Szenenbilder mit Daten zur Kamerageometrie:
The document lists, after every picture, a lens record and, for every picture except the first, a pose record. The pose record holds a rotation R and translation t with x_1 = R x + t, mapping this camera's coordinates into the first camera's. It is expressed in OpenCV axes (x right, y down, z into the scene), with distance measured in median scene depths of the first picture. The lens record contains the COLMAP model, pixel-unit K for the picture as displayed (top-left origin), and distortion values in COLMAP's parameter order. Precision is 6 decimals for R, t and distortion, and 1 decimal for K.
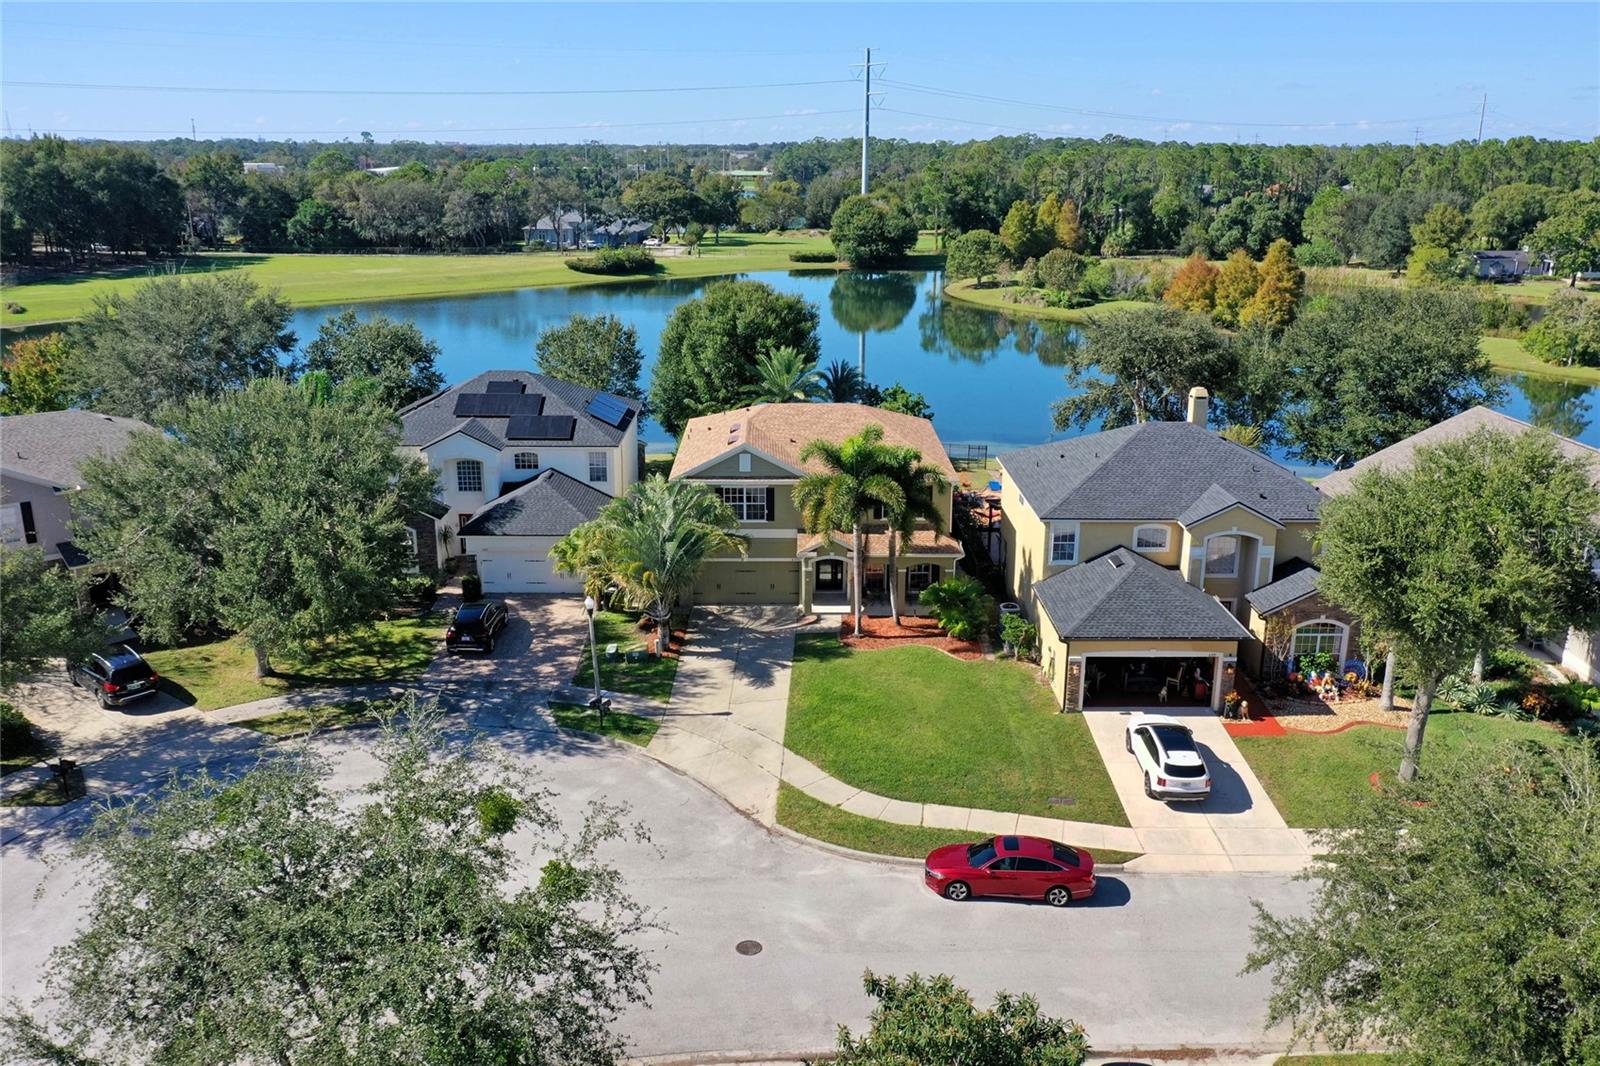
lens RADIAL K [[1285.3, 0, 805.5], [0, 1285.3, 535.2], [0, 0, 1]] dist [0.008840, -0.002669]
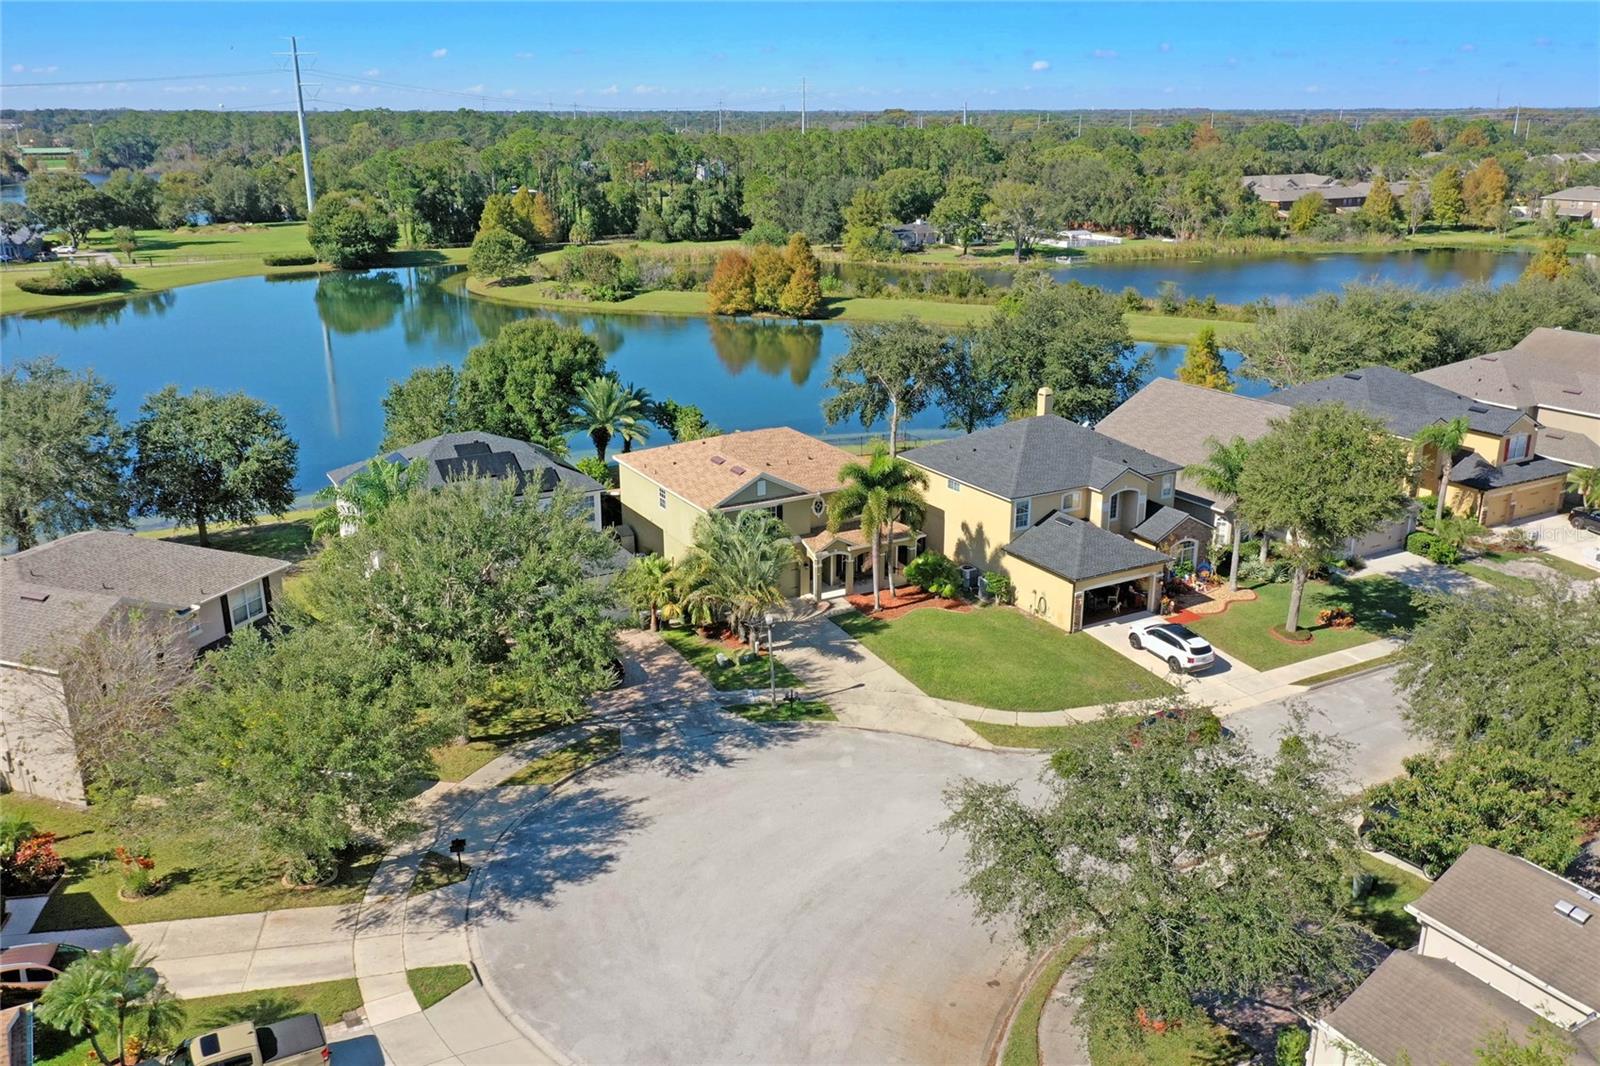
lens RADIAL K [[1277.5, 0, 797.6], [0, 1277.5, 535.7], [0, 0, 1]] dist [0.008513, -0.000734]
pose [[0.874278, -0.156605, 0.459471, -0.569490], [0.143469, 0.987608, 0.063623, -0.082683], [-0.463740, 0.010296, 0.885911, -0.085791]]
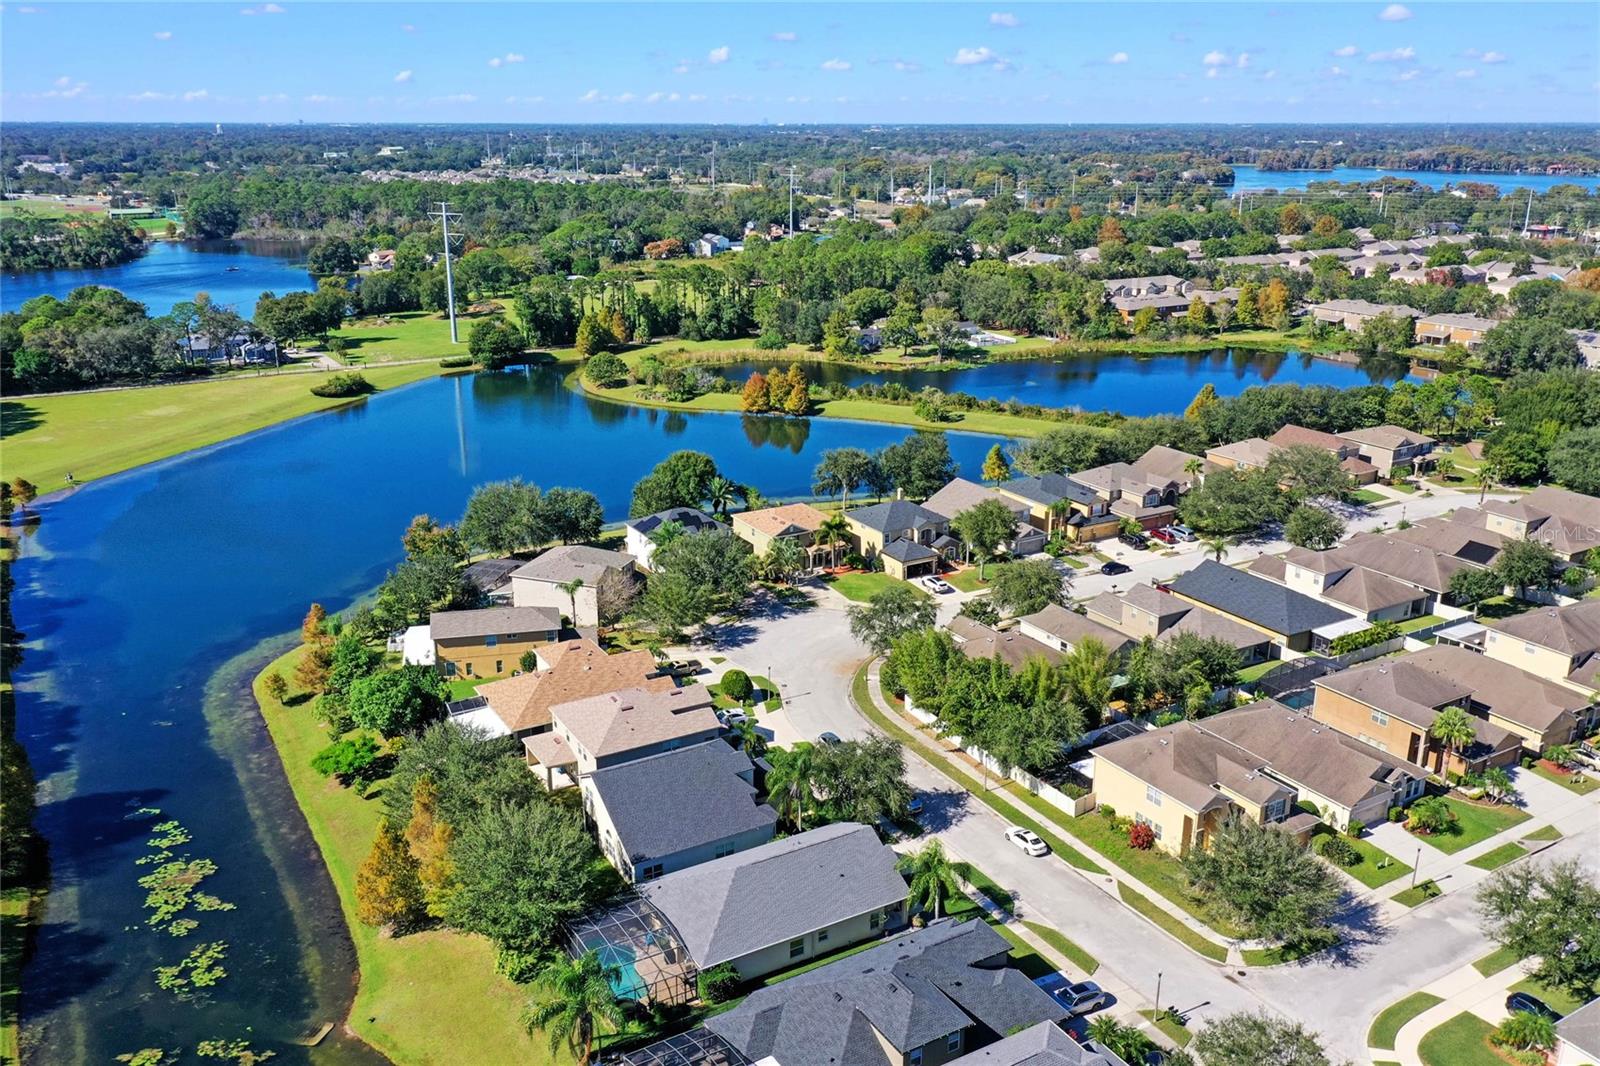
lens RADIAL K [[1281.6, 0, 799.4], [0, 1281.6, 532.2], [0, 0, 1]] dist [0.007306, -0.002138]
pose [[0.866979, -0.154037, 0.473941, -1.583470], [0.144505, 0.987876, 0.056731, -0.230752], [-0.476933, 0.019302, 0.878727, -1.907670]]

§ Die Aufgabe:
Tippe die gesamte Auflistung oben zeichengenau ab und lass dabei die Bilder weg.

§ Antwort:
The document lists, after every picture, a lens record and, for every picture except the first, a pose record. The pose record holds a rotation R and translation t with x_1 = R x + t, mapping this camera's coordinates into the first camera's. It is expressed in OpenCV axes (x right, y down, z into the scene), with distance measured in median scene depths of the first picture. The lens record contains the COLMAP model, pixel-unit K for the picture as displayed (top-left origin), and distortion values in COLMAP's parameter order. Precision is 6 decimals for R, t and distortion, and 1 decimal for K.
lens RADIAL K [[1285.3, 0, 805.5], [0, 1285.3, 535.2], [0, 0, 1]] dist [0.008840, -0.002669]
lens RADIAL K [[1277.5, 0, 797.6], [0, 1277.5, 535.7], [0, 0, 1]] dist [0.008513, -0.000734]
pose [[0.874278, -0.156605, 0.459471, -0.569490], [0.143469, 0.987608, 0.063623, -0.082683], [-0.463740, 0.010296, 0.885911, -0.085791]]
lens RADIAL K [[1281.6, 0, 799.4], [0, 1281.6, 532.2], [0, 0, 1]] dist [0.007306, -0.002138]
pose [[0.866979, -0.154037, 0.473941, -1.583470], [0.144505, 0.987876, 0.056731, -0.230752], [-0.476933, 0.019302, 0.878727, -1.907670]]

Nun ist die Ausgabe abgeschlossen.